Saved entries:
--- --- ---

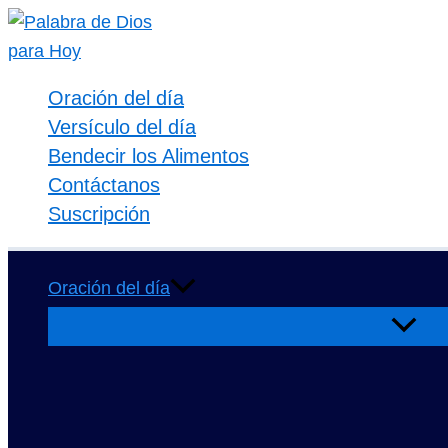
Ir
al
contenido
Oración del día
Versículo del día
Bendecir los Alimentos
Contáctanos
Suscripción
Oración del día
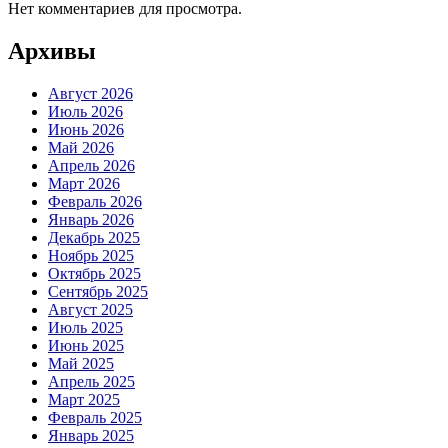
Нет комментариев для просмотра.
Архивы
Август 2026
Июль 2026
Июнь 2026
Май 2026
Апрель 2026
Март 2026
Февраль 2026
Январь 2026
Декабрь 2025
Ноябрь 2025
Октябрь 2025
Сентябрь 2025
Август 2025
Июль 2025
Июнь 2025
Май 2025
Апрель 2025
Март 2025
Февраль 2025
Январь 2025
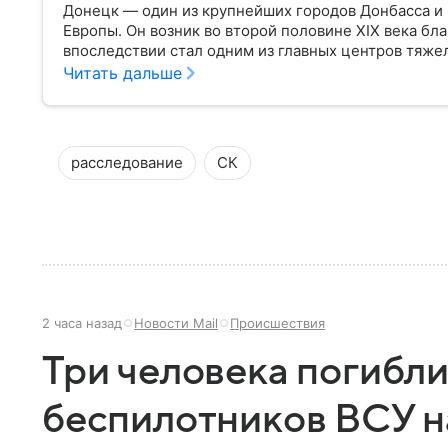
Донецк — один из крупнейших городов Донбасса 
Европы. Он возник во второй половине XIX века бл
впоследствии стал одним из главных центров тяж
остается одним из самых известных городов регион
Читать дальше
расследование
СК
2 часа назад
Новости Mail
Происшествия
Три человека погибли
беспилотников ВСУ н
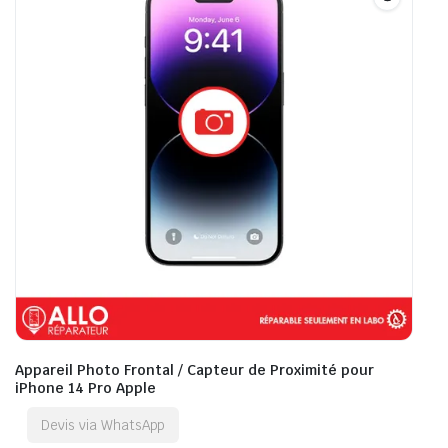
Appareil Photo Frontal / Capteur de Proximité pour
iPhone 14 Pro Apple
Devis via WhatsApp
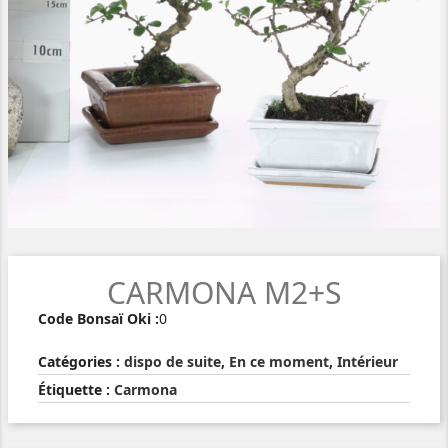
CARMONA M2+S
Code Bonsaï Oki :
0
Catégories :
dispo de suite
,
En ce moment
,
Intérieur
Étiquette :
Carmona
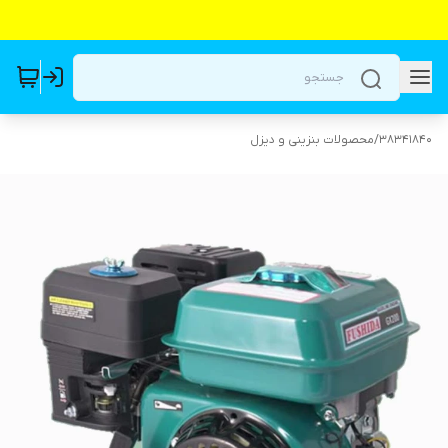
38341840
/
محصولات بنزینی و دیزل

--- --- ---

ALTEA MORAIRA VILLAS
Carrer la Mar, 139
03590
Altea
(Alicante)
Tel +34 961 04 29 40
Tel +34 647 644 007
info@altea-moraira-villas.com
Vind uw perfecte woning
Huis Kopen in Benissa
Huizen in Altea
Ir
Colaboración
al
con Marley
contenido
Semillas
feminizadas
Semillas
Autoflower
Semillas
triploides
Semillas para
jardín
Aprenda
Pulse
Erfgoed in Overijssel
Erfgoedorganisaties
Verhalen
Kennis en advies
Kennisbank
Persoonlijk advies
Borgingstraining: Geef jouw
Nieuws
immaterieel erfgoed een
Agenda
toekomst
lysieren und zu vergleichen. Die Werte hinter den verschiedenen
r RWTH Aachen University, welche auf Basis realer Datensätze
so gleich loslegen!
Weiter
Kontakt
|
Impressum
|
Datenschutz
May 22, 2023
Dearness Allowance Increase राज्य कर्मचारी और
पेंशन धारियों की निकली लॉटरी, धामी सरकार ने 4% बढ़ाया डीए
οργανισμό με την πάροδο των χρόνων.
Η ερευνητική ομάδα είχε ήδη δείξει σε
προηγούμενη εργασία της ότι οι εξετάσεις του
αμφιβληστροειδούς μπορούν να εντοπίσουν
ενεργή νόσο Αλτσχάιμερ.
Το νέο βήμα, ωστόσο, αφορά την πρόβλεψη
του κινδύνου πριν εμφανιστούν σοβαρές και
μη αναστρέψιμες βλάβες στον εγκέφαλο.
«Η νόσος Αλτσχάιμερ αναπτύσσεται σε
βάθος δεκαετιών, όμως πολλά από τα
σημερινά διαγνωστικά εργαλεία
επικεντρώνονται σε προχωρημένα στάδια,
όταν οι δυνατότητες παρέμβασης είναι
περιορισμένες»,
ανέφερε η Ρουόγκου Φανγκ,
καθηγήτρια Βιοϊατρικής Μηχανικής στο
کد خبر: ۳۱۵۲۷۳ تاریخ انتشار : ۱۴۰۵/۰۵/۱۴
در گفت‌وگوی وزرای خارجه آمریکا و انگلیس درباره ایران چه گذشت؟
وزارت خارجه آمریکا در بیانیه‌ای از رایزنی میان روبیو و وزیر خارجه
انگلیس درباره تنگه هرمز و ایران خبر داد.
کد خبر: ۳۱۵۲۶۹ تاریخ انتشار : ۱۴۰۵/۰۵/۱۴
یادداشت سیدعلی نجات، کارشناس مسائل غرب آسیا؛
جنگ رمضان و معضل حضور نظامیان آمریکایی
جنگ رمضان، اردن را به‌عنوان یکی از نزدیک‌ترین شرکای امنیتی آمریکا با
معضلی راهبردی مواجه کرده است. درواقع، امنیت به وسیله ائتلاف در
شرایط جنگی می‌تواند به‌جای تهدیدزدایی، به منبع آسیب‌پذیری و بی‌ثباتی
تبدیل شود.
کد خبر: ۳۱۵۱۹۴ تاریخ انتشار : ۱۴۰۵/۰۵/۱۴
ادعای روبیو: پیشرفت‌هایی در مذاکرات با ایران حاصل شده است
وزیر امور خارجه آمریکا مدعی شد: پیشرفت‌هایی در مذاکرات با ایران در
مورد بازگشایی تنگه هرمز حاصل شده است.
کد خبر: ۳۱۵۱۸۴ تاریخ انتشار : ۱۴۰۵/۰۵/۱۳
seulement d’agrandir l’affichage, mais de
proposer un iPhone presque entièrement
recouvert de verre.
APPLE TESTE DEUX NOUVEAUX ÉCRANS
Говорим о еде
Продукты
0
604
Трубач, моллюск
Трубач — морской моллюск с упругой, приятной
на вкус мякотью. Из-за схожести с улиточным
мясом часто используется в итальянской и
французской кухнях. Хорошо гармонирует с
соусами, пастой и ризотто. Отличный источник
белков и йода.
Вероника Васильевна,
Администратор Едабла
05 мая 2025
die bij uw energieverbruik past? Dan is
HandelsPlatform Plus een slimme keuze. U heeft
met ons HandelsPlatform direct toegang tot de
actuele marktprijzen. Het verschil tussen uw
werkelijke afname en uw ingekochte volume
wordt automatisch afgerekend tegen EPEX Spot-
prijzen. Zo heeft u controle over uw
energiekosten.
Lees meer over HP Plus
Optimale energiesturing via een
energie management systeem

--- --- ---

Would you please repeat exactly the lines above, starting at the line with "werkelijke afname en uw ingekochte volume" and stopping at the line with "energie management systeem", both included?

werkelijke afname en uw ingekochte volume
wordt automatisch afgerekend tegen EPEX Spot-
prijzen. Zo heeft u controle over uw
energiekosten.
Lees meer over HP Plus
Optimale energiesturing via een
energie management systeem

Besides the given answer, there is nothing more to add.